Japan mulls drilling near disputed gas field: Report
Tokyo: Japan may start drilling near a gas field in disputed waters of the East China Sea if China does the same, the Nikkei business daily reported on Sunday, as territorial tensions between the countries grow.
Japanese Prime Minister Naoto Kan and his foreign minister said Tokyo will take "countervailing steps" if China starts drilling at the Chunxiao gas field to which Beijing recently sent equipment, Nikkei said, adding that Tokyo had looked into possibly taking the case to international maritime court.
The exchange over the gas field is adding to an increasingly testy Sino-Japanese argument about territorial rights in the seas, especially around a group of uninhabited islets called the Diaoyu islands in China and the Senkaku islands in Japan.

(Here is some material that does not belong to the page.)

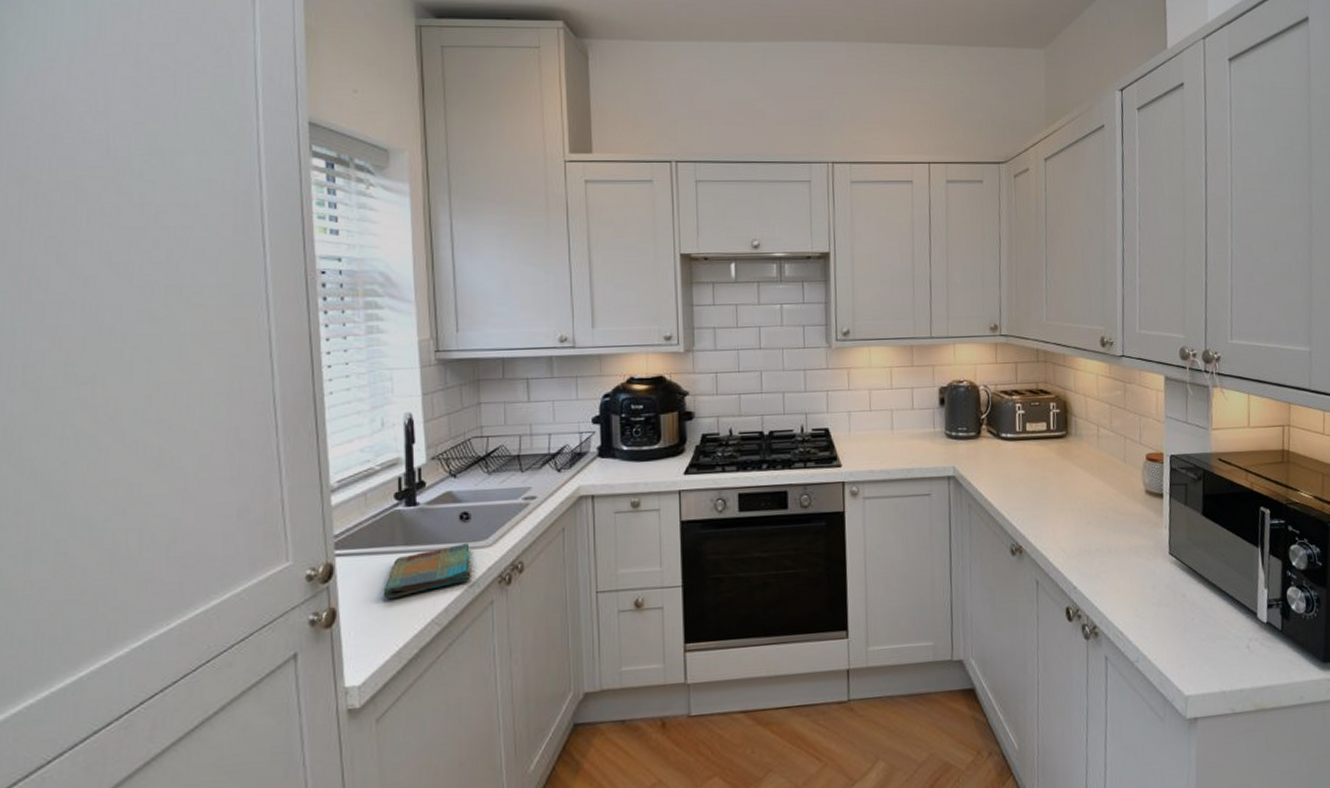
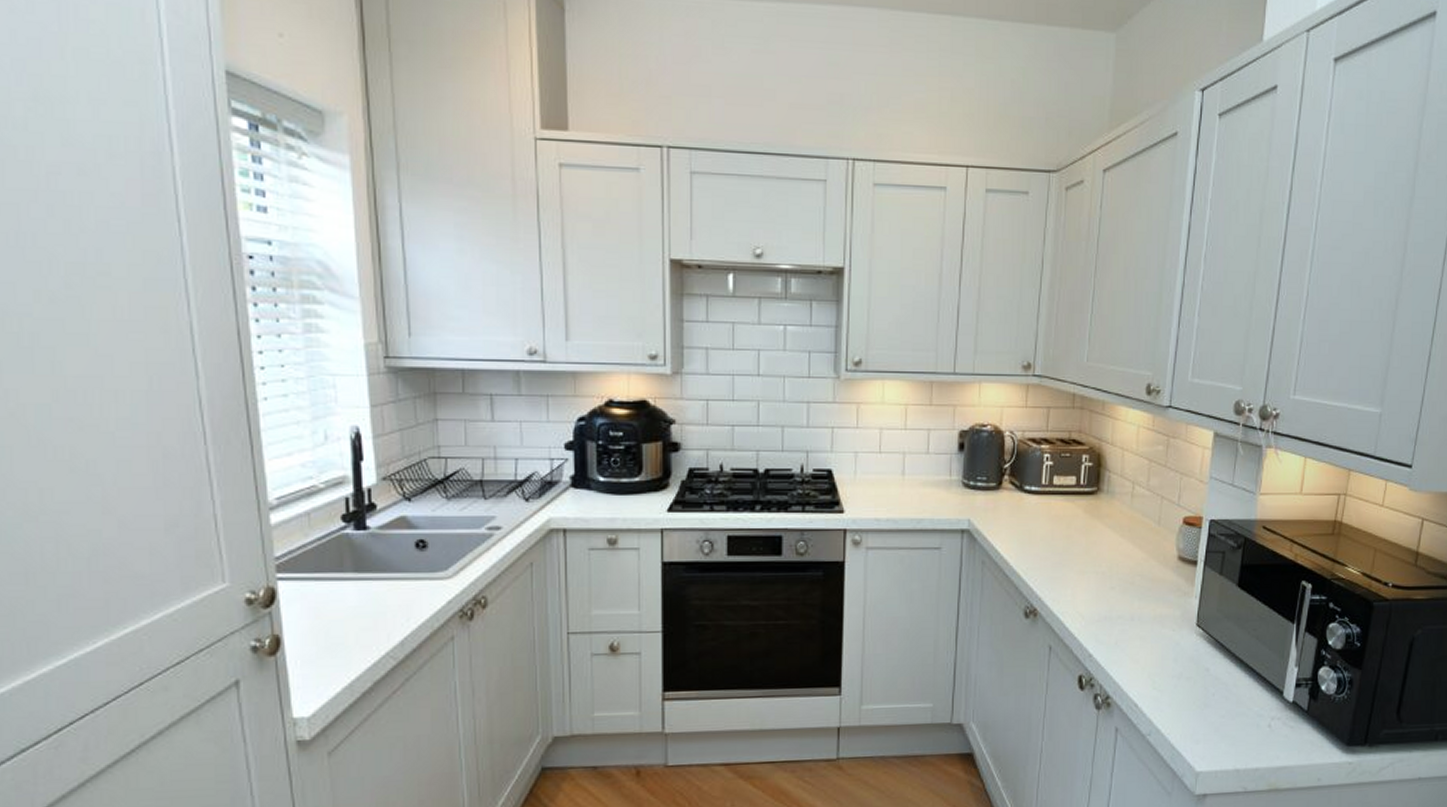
dish towel: present [383,542,471,598] -> none [331,573,429,628]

The dispute flared earlier this month after Japan arrested the captain of a Chinese fishing boat, following collisions with Japan Coast Guard ships near the islands.
China has repeatedly demanded Japan free the captain, whose detention period is set to expire on Sunday, and has bared its anger by cancelling planned talks with Japan over natural gas reserves.
Japanese prosecutors can hold the Chinese boat captain for up to a total of 20 days, up to September 29, while deciding whether to take legal action.
On Saturday, about a hundred Chinese protesters in several Chinese cities demanded Japan free the boat captain. Police presence was still heavy at the Japanese embassy in Beijing on Sunday but there were no signs of protests.
The two countries are at odds over China`s exploration for natural gas in the East China Sea, while Beijing is also involved in territorial disputes with Southeast Asian nations in the South China Sea over an area rich in energy and key to shipping.
The Sino-Japanese row centres on where the boundary between the two sides` exclusive maritime economic zones falls. In 2008, the two countries agreed in principle to solve the feud by jointly developing gas fields.
Estimated net known reserves in the disputed fields are a modest 92 million barrels of oil equivalent, but both sides have pursued the issue because there may be larger hidden reserves.